--- Data shown ---
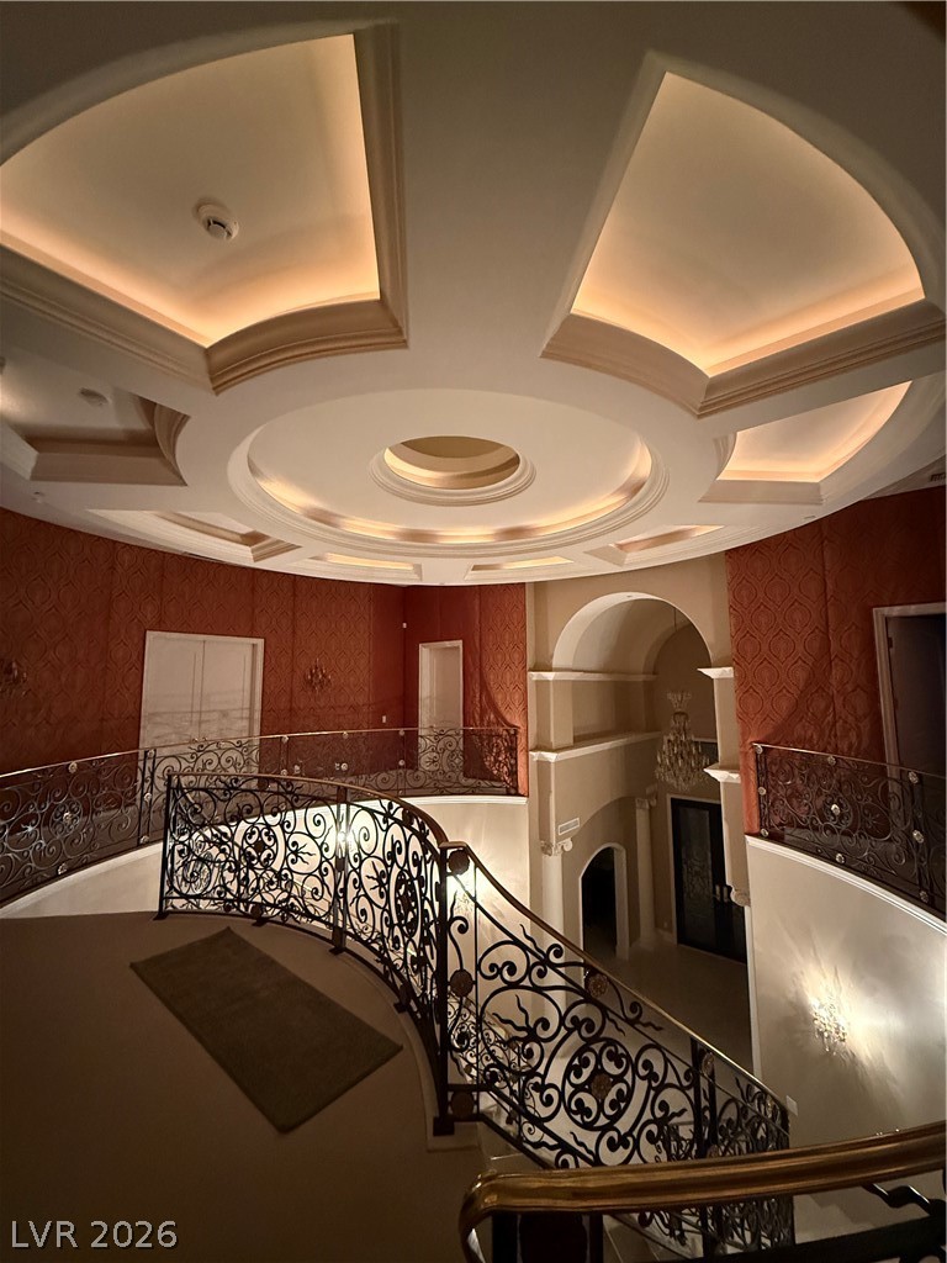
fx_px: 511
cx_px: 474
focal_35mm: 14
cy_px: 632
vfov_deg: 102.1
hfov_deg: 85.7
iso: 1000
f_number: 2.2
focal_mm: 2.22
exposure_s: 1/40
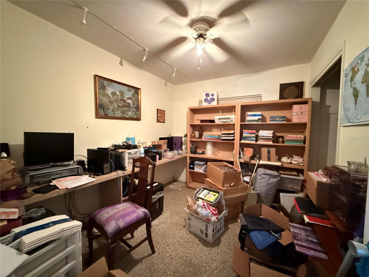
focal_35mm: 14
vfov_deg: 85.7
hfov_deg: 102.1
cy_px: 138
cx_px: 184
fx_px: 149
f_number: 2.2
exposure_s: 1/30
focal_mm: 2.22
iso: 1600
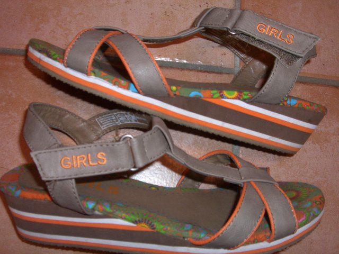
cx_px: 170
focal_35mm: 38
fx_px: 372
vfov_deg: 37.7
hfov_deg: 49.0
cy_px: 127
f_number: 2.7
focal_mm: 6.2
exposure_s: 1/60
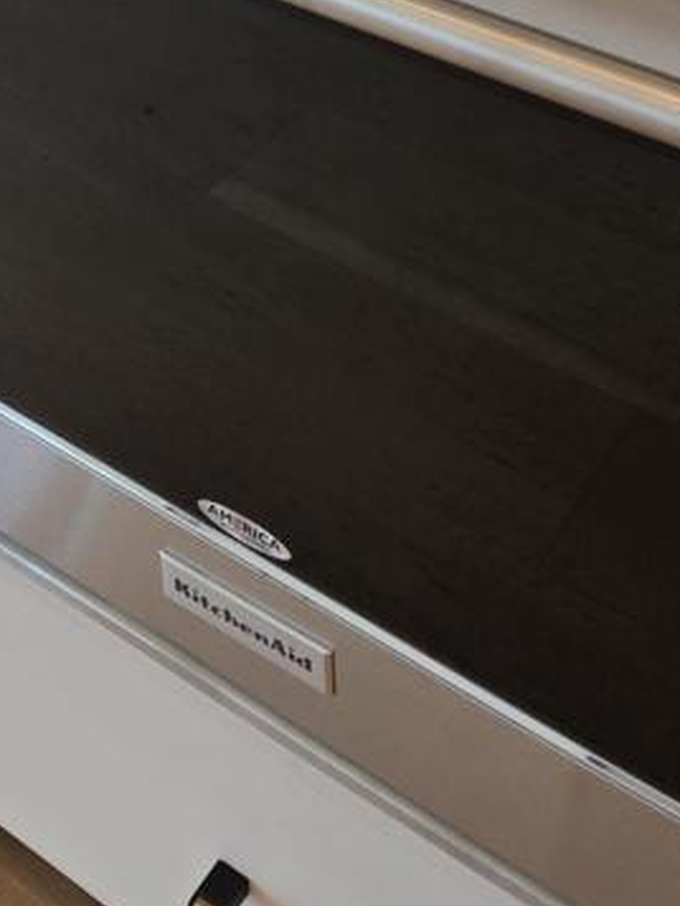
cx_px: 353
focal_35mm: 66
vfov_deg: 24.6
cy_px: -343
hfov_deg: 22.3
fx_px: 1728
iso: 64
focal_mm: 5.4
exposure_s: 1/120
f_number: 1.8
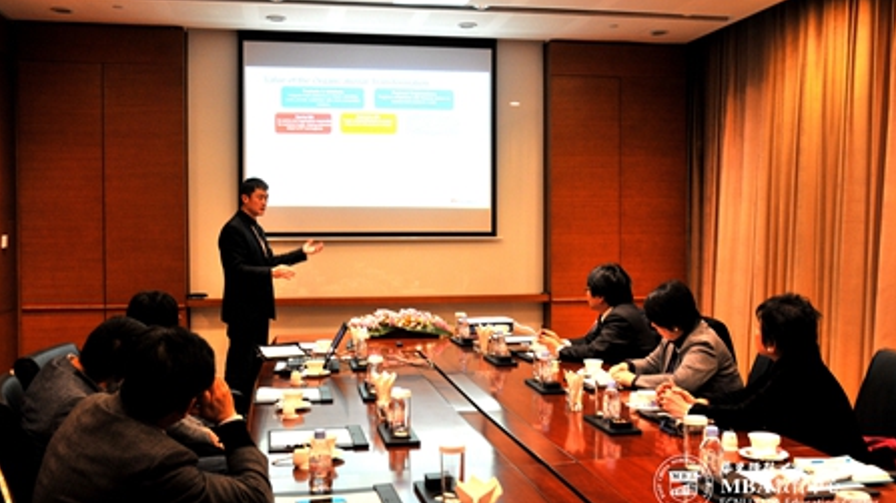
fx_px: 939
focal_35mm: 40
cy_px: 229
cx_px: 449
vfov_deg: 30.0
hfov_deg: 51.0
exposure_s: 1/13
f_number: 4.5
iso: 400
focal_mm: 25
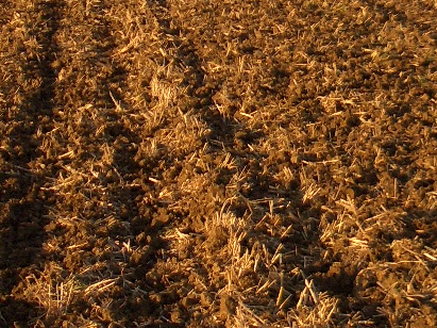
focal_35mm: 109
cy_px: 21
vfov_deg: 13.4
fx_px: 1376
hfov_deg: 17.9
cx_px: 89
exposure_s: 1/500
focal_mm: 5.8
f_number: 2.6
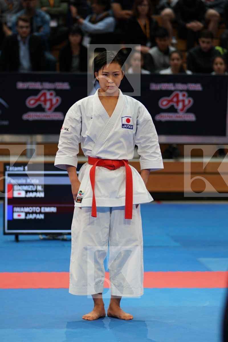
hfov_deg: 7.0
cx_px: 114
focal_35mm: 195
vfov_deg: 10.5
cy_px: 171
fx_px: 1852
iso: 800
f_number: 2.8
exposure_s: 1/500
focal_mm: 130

...

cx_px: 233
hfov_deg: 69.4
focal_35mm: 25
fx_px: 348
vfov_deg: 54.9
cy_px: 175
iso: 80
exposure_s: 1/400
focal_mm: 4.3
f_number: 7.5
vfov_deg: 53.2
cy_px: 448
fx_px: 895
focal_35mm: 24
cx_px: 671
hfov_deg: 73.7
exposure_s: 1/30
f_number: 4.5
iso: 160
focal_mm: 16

--- Instruction ---
What's needed is an exact copy of the lines above from the one with "focal_35mm: 40" through the one with "focal_mm: 130", both included; the pictures stay out.

--- Reply ---
focal_35mm: 40
cy_px: 229
cx_px: 449
vfov_deg: 30.0
hfov_deg: 51.0
exposure_s: 1/13
f_number: 4.5
iso: 400
focal_mm: 25
focal_35mm: 109
cy_px: 21
vfov_deg: 13.4
fx_px: 1376
hfov_deg: 17.9
cx_px: 89
exposure_s: 1/500
focal_mm: 5.8
f_number: 2.6
hfov_deg: 7.0
cx_px: 114
focal_35mm: 195
vfov_deg: 10.5
cy_px: 171
fx_px: 1852
iso: 800
f_number: 2.8
exposure_s: 1/500
focal_mm: 130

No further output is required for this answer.